Thanks everyone for your invaluable input. Seems there's so much to learn from you guys.

Cheers,

Tony


----------



## Thirsty Boy (8/5/11)

90 mins mash followed by a stirred ramp to 78 and 90mins boil is a nice safe way to start. You can most certainly get away nicely with 60 and 60, and even with skipping the mashout. But for your first few brews - i'd play it very safe, sacrifice an hour of your valuable time, and be certain that lack of mashing or boiling has been ruled out of the equation as potential trouble points.

Half a dozen brews under your belt and everything is working just fine thanks... By all means drop the mash down to 60, try it without a mashout, just boil for the hour etc etc.

Absolutely it works pfectly well with the shorter mash and boil - but when you are starting out, be nice to yourself and allow a little extra time for both so you just dont have to worry.
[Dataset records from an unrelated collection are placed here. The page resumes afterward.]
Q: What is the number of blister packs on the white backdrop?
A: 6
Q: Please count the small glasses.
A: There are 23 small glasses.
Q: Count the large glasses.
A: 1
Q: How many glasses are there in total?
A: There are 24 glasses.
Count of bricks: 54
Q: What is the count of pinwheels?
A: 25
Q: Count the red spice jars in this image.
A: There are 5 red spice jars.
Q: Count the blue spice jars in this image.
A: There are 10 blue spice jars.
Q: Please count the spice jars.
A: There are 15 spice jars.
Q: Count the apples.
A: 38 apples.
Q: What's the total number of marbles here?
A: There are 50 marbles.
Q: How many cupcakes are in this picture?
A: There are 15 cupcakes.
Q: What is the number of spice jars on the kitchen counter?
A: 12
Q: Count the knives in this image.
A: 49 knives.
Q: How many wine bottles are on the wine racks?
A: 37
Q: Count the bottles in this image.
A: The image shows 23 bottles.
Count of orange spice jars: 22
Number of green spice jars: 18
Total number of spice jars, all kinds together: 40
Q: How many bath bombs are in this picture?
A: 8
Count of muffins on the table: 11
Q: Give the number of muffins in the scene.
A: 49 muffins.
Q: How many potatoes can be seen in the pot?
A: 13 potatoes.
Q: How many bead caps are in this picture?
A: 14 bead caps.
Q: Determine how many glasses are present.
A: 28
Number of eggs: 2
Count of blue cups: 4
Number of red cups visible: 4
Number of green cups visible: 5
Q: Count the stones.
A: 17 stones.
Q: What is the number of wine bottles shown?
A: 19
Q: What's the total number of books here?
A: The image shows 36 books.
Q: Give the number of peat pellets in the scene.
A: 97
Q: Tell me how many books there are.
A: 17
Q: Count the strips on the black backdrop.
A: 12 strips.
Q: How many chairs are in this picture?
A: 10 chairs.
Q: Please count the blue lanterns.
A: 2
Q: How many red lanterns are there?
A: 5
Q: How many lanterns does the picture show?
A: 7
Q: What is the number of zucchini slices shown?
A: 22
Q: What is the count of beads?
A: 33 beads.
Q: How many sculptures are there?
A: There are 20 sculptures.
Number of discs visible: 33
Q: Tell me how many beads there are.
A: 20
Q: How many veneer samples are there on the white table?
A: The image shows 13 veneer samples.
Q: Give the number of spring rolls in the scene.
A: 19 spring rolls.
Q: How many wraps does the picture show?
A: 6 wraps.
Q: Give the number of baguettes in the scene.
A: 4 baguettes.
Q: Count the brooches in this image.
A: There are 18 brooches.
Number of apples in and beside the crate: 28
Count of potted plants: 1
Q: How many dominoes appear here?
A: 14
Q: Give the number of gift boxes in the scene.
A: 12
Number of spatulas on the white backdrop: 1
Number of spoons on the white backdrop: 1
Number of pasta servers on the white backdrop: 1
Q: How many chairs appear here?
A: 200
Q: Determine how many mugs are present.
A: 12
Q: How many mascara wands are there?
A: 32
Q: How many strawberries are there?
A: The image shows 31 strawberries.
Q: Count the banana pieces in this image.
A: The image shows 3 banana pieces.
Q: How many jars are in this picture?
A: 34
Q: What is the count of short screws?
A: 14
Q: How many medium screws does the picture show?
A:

Me - I boil for 90mins every time whether i am BIAB brewing or not. I get it boiing, take a gravity sample when its been bubbling for a minute or so, then i have half an hour to cool the sample, decide if things have gone to plan, work out if i need to dilute, boil it down a bit extra, add extract, change my hopping schedule etc etc if it hasn't gone to plan. Then once its been boiling for 30mins and i am sure its all been adjusted properly, i chuck in my bittering hops and know that i will hit my post boil targets on the head every single time.

TB


----------



## amarks5 (8/5/11)

Thirsty Boy said:


> 90 mins mash followed by a stirred ramp to 78 and 90mins boil is a nice safe way to start. You can most certainly get away nicely with 60 and 60, and even with skipping the mashout. But for your first few brews - i'd play it very safe, sacrifice an hour of your valuable time, and be certain that lack of mashing or boiling has been ruled out of the equation as potential trouble points.
> 
> Half a dozen brews under your belt and everything is working just fine thanks... By all means drop the mash down to 60, try it without a mashout, just boil for the hour etc etc.
> 
> ...






Thanks Thirsty for your great advice. I will start off with 90/90 and see how I go.

Best wishes,

Tony


----------